Risk / Reward Formulation Again is off stability -, risk /prize calculations are based of market price. If the purchase price fluctuation are so excellent that a specific risk number cannot be calculated, it is highly advised to use a limit order. In a more simple sense, you would like to know your bottom line always. Using a limit order give you an specific figure in which you shall enter a trade, thus defining total portfolio risk.

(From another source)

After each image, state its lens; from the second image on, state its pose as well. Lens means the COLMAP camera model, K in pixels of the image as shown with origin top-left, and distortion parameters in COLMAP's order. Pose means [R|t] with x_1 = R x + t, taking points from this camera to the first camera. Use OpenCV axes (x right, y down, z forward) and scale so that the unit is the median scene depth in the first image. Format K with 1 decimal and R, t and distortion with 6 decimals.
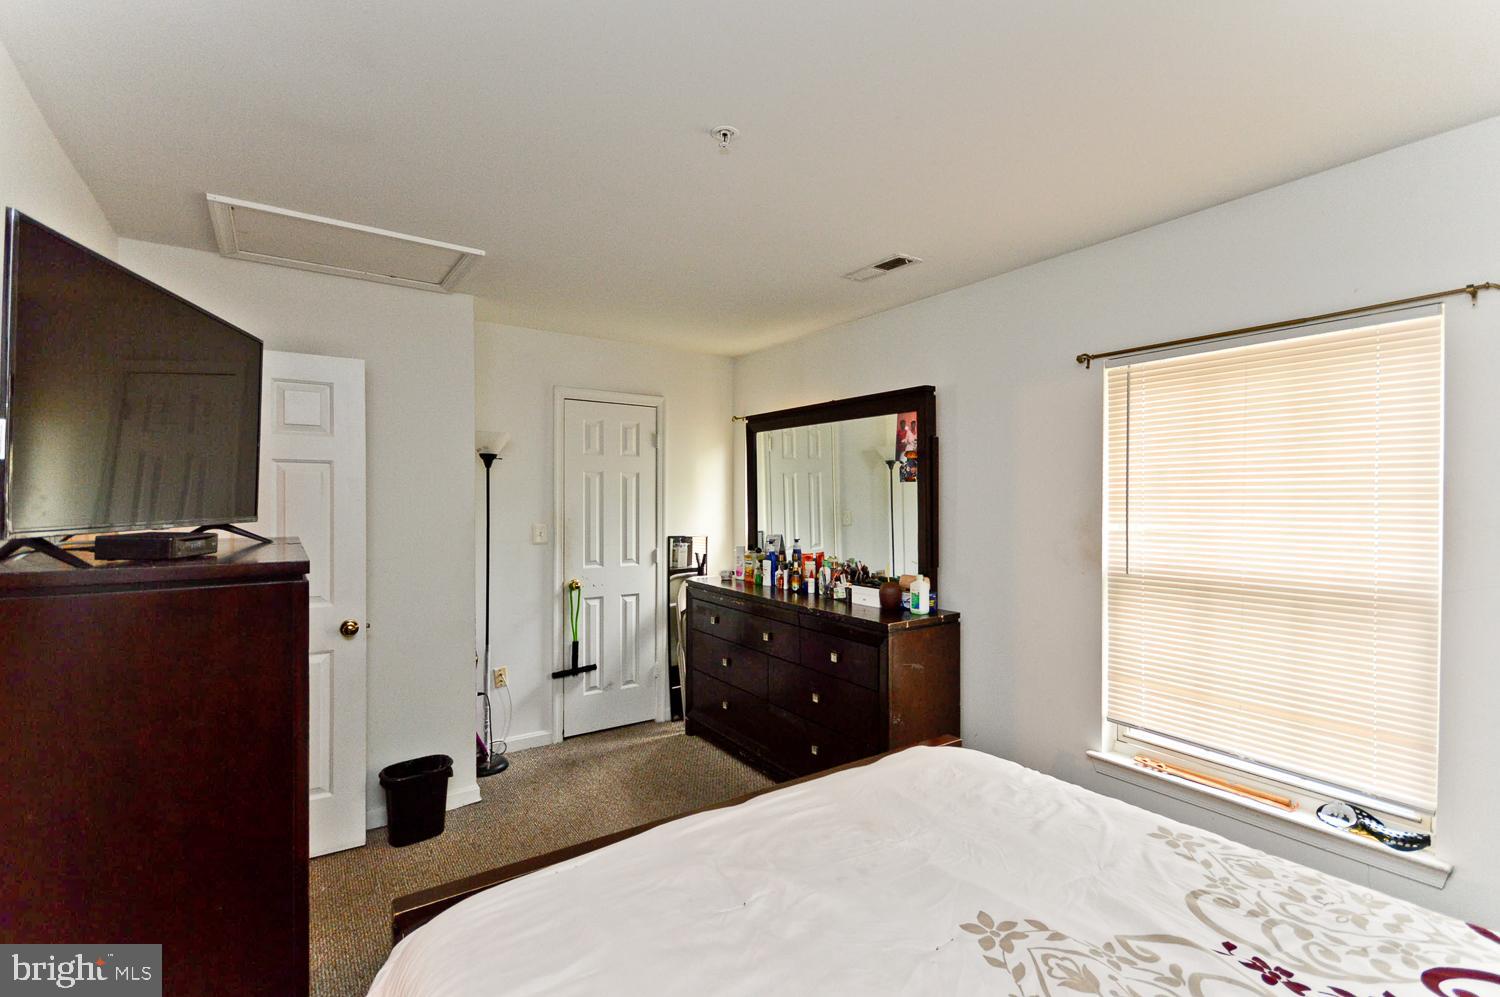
lens RADIAL K [[665.7, 0, 750.0], [0, 665.7, 498.5], [0, 0, 1]] dist [0.022152, 0.000028]
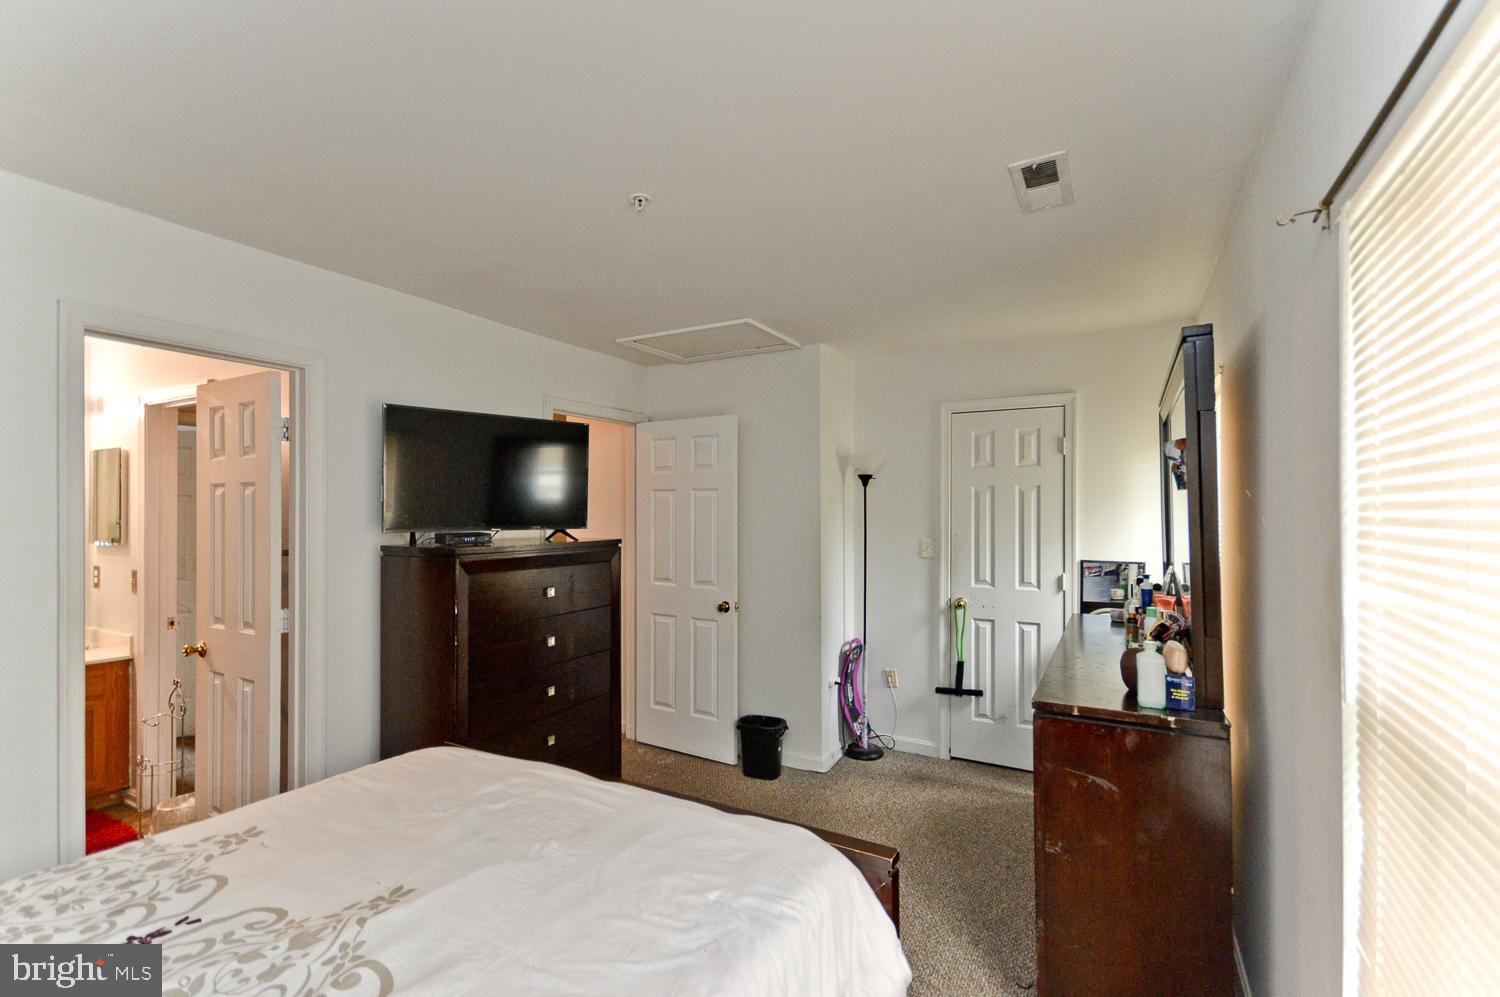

Low Volume Stock – Breakout Theory does not trade low volume stocks. Any stock whose volume is definitely much less 1 million shares traded is known as low volume daily. There are exceptions to the guideline. Limit orders are recommended when trading low volume shares highly. Having less volume causes liquidity problems and price actions gets very choppy. During breakouts in low volume stocks, the situation can become worse and as all the factors just described above are amplified.

Market Crashes – Using a limit order during market crash is mandatory. However it’s very difficult to get limit orders to execute in this kind of market environment. Probably your limit purchase shall stand open up for a significant period of time. During market crashes, liquidity dries and there are zero buyers of fill up. There is a large imbalance, and the effectiveness of the market breaks down.

Wide Bid / Ask Spread – Having a wide spread again skews risk, as entry price greatly differs from exit price. Using a limit purchase shall help you to get a competitive cost and calculate risk better. Quite often when trading breakouts you can find halted out in a brief period of period. It is vital that you realize what cost you are “probably” to

INEXPENSIVE Stock – Stocks under $20 routinely have all the problems in the above list. There is small participation in small cap shares. When trading more affordable stocks it’s a good idea to use a limit order. The lower priced stocks volatility is very high a Rs 10 move in a Rs 100 stock is definitely a 10% swing. That swing also translates into total portfolio value change.